# Resort Members Association



## cathield

Asking to see if anyone knows about this "Association".  We received a letter to let us know about a program that may eliminate maintenance fee's for timeshare owners.  We are trying to sell 2 timeshares, so I called the number, but they want us to come to Daytona; could not give us any real information since "all contracts are different"   sounds bogus..just curious if anyone has dealt with them.  the number is 888-313-3404.


----------



## pacodemountainside

Pass!  They want to get you in the ring so they can beat  you up like original sales weasel.

There is no magic program for getting rid of TS or related MF.

Odds are about 99% they will want  several thousand cash up front!

What can they tell you in person that can't be said on phone or fax deed to them?


----------



## DeniseM

They want you to pay THEM a couple thousand dollars per timeshare, to "take them off your hands."  They will probably promise you a big tax write off - which is a lie.

*Please consider giving your timeshare away to a private individual who would like to own it, before you spend a cent with a company like this.*

Why?
-You can give it away yourself for nearly no cost.
-You can control the transfer process to make sure it is truly transferred out of your name.
-You won't have to deal with companies that may or may not be Legit.
-You can transfer it to a private individual who will be happy to have it for their own use.
-You will have the satisfaction of knowing that you ended your ownership legally and ethically.

There are TWO places on TUG where you can give away your TS's for free (no charge for the Ads.)  THEY ARE COMPLETELY DIFFERENT - SO YOU SHOULD POST IN BOTH AREAS.  There are other cheap and free sites on the internet, as well.

TUG Marketplace - the only cost is your TUG membership - $15 (List it for $1 and it will automatically go in the Bargain Basement Ads.)

Bargain Deals  - Totally FREE! - just write a simple post with all the pertinent info.  In your post, include the following info.:
-resort name
-unit size
-season owned
-maintenance fee
-current reservations​
To make it more attractive I would:

1) Pay the 2012/2013 maintenance fees and don't ask for reimbursement.

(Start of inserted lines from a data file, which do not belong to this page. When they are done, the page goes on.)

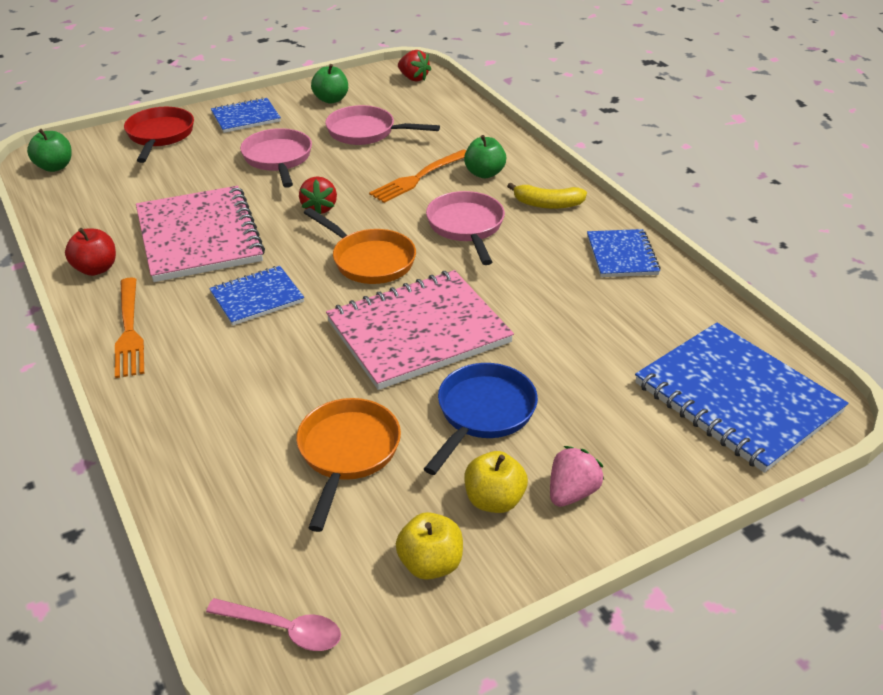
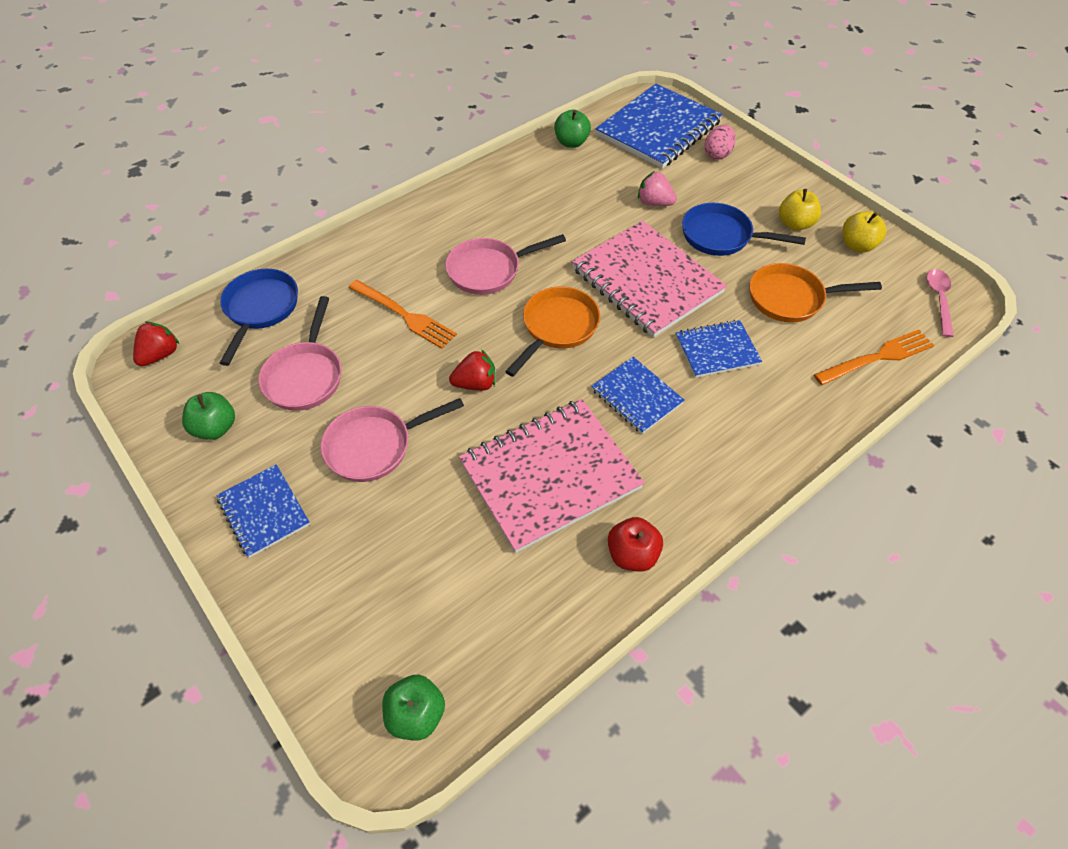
camera: 100 degrees left, 15 degrees up
(129, 331) = (717, 482): orange fork -> orange fork (878, 357)
(160, 136) = (318, 603): red pan -> none
(449, 114) = (260, 309): none -> blue pan
(484, 173) = (391, 268): green apple -> green apple (571, 142)
(547, 204) = (442, 223): yellow banana -> none
(571, 492) = (771, 192): pink strawberry -> pink strawberry (654, 203)
(621, 255) = (512, 178): blue notebook -> blue notebook (717, 350)
(672, 451) = (717, 154): none -> pink egg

2) Pay for the title transfer (you can get a simple title transfer with no escrow or title search for about $100.) Many Tuggers (including me) have been using Legal Timeshare Transfers, a no frills document preparation company, and they are receiving good reviews on TUG.:

Legal Timeshare Transfers/Ready Legal
Lisa Short and Mary Pless
http://legaltimesharetransfers.com/
1.706.969.8906

3) Reserve a popular holiday week in 2012/13 for the new owner 

4) Instead of paying a fee to a rescue company - consider offering a cash incentive to the new owner.

*5) Here is the very important step that most people  miss: Come back to TUG once a week and add more info. to your thread - this will bump it to the top of the page.*​ 

Good luck!


----------



## Passepartout

Since it was them that contacted you, there's a high likelihood that the party who would benefit is them, not you. Steer clear.

Best wishes

Jim


----------



## RX8

They are so new their website is still under construction.  The website was created only on July 13, 2012.

Is there really any difference in paying this company your hard earned money compared to paying a stranger who knocks on your door?


----------



## cathield

Thanks everyone; I do have the timeshares listed on TUG, so I'm hoping something comes of that; it's been 2 weeks and nothing so far, but will hang in there.  I did alot of reading on TUG, so I'm aware of the scams out there.  I just could not find anything about this company on line (too new, apparently).  Onward....


----------



## LynnW

I received a letter from them last week as well. Of course I knew exactly what it was but I'm sure they hook lot's of people into sending them money.

Lynn


----------